● MATERIALS PROVIDED:
────────

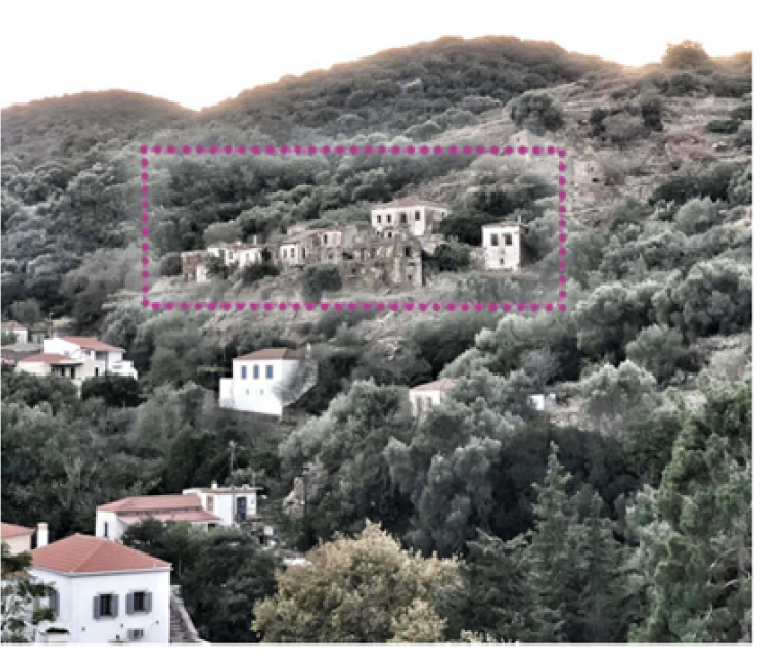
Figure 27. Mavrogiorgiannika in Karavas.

────────

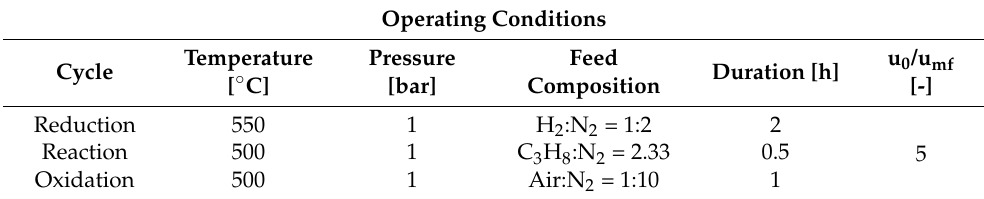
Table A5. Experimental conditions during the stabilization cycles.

────────

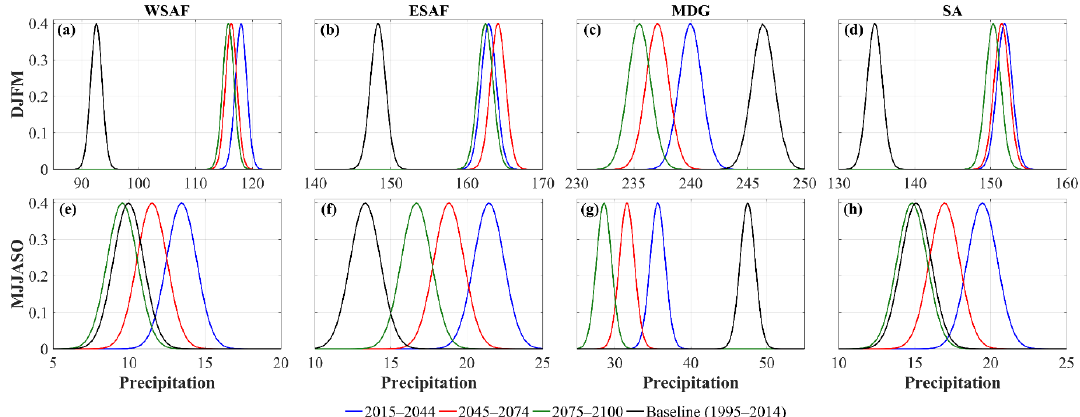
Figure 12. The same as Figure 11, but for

────────

● YOUR GOAL: What is needed is how many lines of the listing include the string "Figure", given as a bare number.

● ANSWER TO THIS EXERCISE: 2